Home Sweet Home!

I am alive and well and so sorry that I haven’t posted in a while for those of you who I am not in touch with regularly.  I will pick up where I left off from my last post.  My two children and their families came to visit me that next weekend; my son on Saturday and  my daughter on Sunday.  Oh what a joy to see them!  They were all well so we hugged and just chatted for about an hour or so.  The grandkids weren’t bothered by my bald head – I love that about kids, they see you for who you are and love you no matter what.  It really lifted my spirits to see them all and especially my son and daughter.  They had been so supportive and caring with their texts and calls and cards etc through my whole ordeal.

At the time of the visit I had been going back to Hopkins 3 days a week to get fluids because the antibiotic I had been on for the infection I had had in my catheter had caused my creatinine to go up, creating a potential kidney problem.  My brother and I would trek over there those mornings, I would get blood drawn and then go to the outpatient clinic for oncology patients to get my fluids, which took two hours.  We did that for 3 weeks and finally the number came down!  That was Friday, April 17th and what a great day because the pic line came out of my arm and for the first time since September I did not have a catheter or line in my chest or arm – wow, talk about freedom! That weekend I realized that I could actually plan to go home. I still questioned myself on whether I was strong enough but once I made the decision, each day seemed better.  We had one more appointment coming up on April 28th for a bone marrow biopsy but my brother said he could just come and get me for that.  So I decided that Wednesday, April 22nd (Earth Day) would be “go home day.”  As my brother and I were pulling away from his house I said how I just couldn’t believe I was really going home.  He put his hand on mine and said it was real and look at what we’d been through.  I choked up as we recounted the days from February 12th and the many, many trips to and from Hopkins. And it was all behind us now.  It’s still hard to comprehend all that time away from home and everything that I experienced – kind of surreal.

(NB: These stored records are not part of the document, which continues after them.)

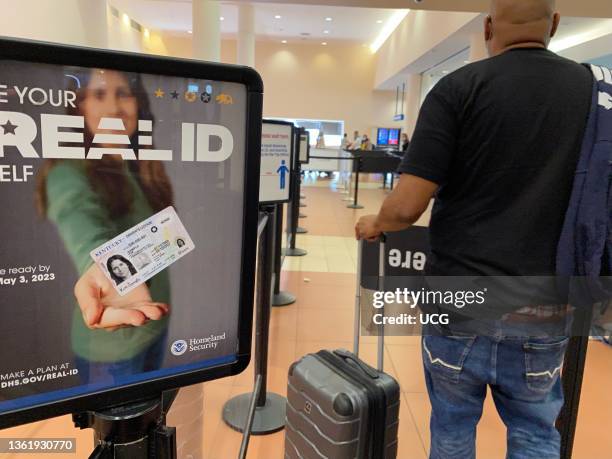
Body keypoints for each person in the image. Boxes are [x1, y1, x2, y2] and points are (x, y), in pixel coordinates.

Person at [356, 0, 594, 457]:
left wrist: (376, 223)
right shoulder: (593, 95)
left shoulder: (457, 88)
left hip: (459, 298)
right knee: (535, 432)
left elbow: (405, 208)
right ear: (556, 25)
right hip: (546, 302)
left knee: (451, 425)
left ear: (487, 27)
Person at [36, 68, 173, 381]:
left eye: (122, 93)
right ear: (80, 107)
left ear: (138, 104)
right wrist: (100, 266)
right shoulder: (67, 173)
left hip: (152, 330)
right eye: (99, 95)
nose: (114, 108)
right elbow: (85, 230)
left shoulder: (136, 167)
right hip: (112, 353)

My first night home and by myself, I laid on the floor in front of my fireplace and just looked around at my surroundings, so grateful to be there, so grateful for my beautiful home, my cat, and just all that was there – it just felt so darned good!  It’s been over two weeks now since I’ve been home and it’s so interesting how I have felt better every day in some way.  I’ve gained about 5 pounds which is a good thing, I’m stronger but still get tired and can’t climb big staircases without getting winded, but I’m getting there.  The mucous situation is way better and my appetite is good.  This past Wednesday I had an appointment back at Hopkins with my specialist.  It was an interesting experience to be there feeling so well!  My visit was very good.  All my white and red cells and platelets are all up there again and my two bone marrow biopsies show no detectable myeloma.  I am almost in remission and should be soon as this particular marker we watch drops a bit more.  Due to my having been in a trial I will have biopsies at 6 months again and one year and will be monitored for I think 3 years.  My “goal” in all this was to hopefully have years of remission so please keep praying that happens!  I am back to acupuncture and some other alternative therapies and feeling so well, with the exception of my stamina, but I know that will come in time.  I am reading a new book – Anticancer, A New Way of Life by David Servan-Schreiber, MD, PhD.  I only just started it but the reviews were good.  It’s actually a second edition and written in 2009.  The author was diagnosed with a brain tumor some 17 years ago and through his research and experiences he shares with his readers how we can take charge of our lives, whether we have cancer or not, through exercise, mind/body therapies and nutrition.  I haven’t gotten that far yet to get into those chapters but I am enjoying his writing and intelligence and personal experiences on this subject.  And he’s still alive and well after all these years! After I finish the book I’ll have to report back on it here.

And so my friends, thank you for following my journey, supporting me, praying for me and, well, just caring.  It all means so much to me – this love I’ve received from so many.  Since my diagnosis – 4 years ago now – I’ve chosen to learn from all that I’ve experienced, to know myself at a deeper level, and to know what is most important to me in life.  I don’t regret a moment!  But now that I am done with the transplant and a life of less doctors and drugs, I am choosing to let go again of being a myeloma patient and even more letting go of a focus on having cancer.  I am me and not the cancer and as much as it’s helped me grow, I want to get back to living a full and meaningful life and doing what I love with purpose and vitality.